> **PAGE TEXT**:
--------------------
I guess, based on Ryans post, that it does shift them out in the correct order, ie \24 on a long will start at the MSB of the third byte and go "down" to the LSB of the first byte.

As for Ryans array example I'd expect the output to be 00000001 01111111 11111111. The first bit going out is the MSB of myArray[0] and the last bit going out is the LSB of myArray[2].

/Henrik.

[Ryan7777]

I'll maybe try both ways and break out my logic analyzer. I get confused with the MSB/LSB stuff though. I guess the analyzer captures on the screen the first bit it sees on the left hand side of the screen and goes from there. So we'll see. I just have to think about what numbers to use to get a result I can fit my little brain around. high voltage modulators and vacuum tubes at work to microcontrollers and digital circuits at home. Maybe I should take up wood working as a hobby instead!

[SteveB]

Henrik,
What "low order bits" means in this case is that "\X" will always shift out the x lowest bits. So myByte\4 or myWord\4 or myLong\4 would all just output the 4 lowest bits. Now that the correct bits have been determined, it will shift them out based on the mode. So you can think of "\X" as "Shift out the lowest X bits of the variable"

This is why I'm curious about the actual output of the the shift statement used, which could be understood as, "Shift out the lowest 24 bits in the byte called myArray". As you can see, it doesn't make a lot of sense, but it's going to try to do something, and I am wondering what that something is.

[SteveB]

myArray VAR BYTE[3]

myArray[0] = 1
myArray[1] = 127
myArray[2] = 255

SHIFTOUT PORTB.0, PORTB.1, 1, [myArray\24]

Prediction:
The above code will shift out the following:
00000000 00000000 00000001

With myArray[0] = 127:
00000000 00000000 01111111

With myArray[0] = 255:
00000000 00000000 11111111

The values in myArray[1] and myArray[2] have no effect on the outcome.
--------------------
> **WORK INSTRUCTIONS**:
- A) In the SHIFTOUT forum thread, what does SteveB say "\X" does when applied to a variable?
- B) Go on with the SHIFTOUT forum thread above, picking up after its final sentence.
--------------------
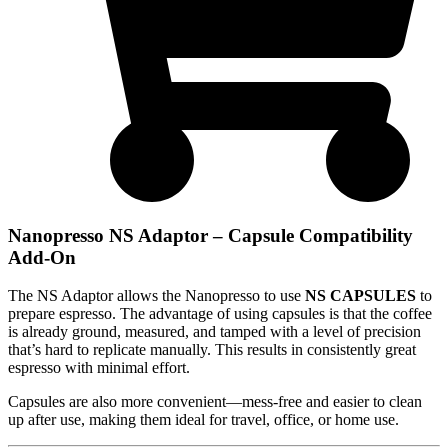
Nanopresso NS Adaptor – Capsule Compatibility
Add-On
The NS Adaptor allows the Nanopresso to use
NS CAPSULES
to
prepare espresso. The advantage of using capsules is that the coffee
is already ground, measured, and tamped with a level of precision
that’s hard to replicate manually. This results in consistently great
espresso with minimal effort.
Capsules are also more convenient—mess-free and easier to clean
up after use, making them ideal for travel, office, or home use.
--------------------
> **ANSWER LIST**:
- A) It shifts out only the lowest X bits of the variable.

- B)
[Ryan7777]

Sorry for not getting back to this. I've had my logic analyzer tied up for something else and haven't been able to get back to that project let alone this one due to some things beyond my control. I will however report back when I do get to it. I hate starting a question and not getting to the answer.

Best Regards,

Ryan

[SteveB]

I haven't had a chance to test it either. But my prediction is based on looking at the asm code produced. Although I noticed that I compiled it using PBPLong.

Using the non-long PBP, the results will be a little different, but likely still have 0000000000 00000001 as part of the result, since the internal temporary variable PBP uses is a 2-byte word, and it clears the top byte before entering the shift-out routine, then shifts out 24 bytes.

Bottom line, to do what you want, either of the following will work:
- Use 3 seperate BTYE variables
- 1 BYTE and 1 WORD variable
- 1 LONG variable

There may be some other, more creative way to work out the problem, but these are striaght foward and simple. The code may not look as 'tight', but it will work the way you expect/desire.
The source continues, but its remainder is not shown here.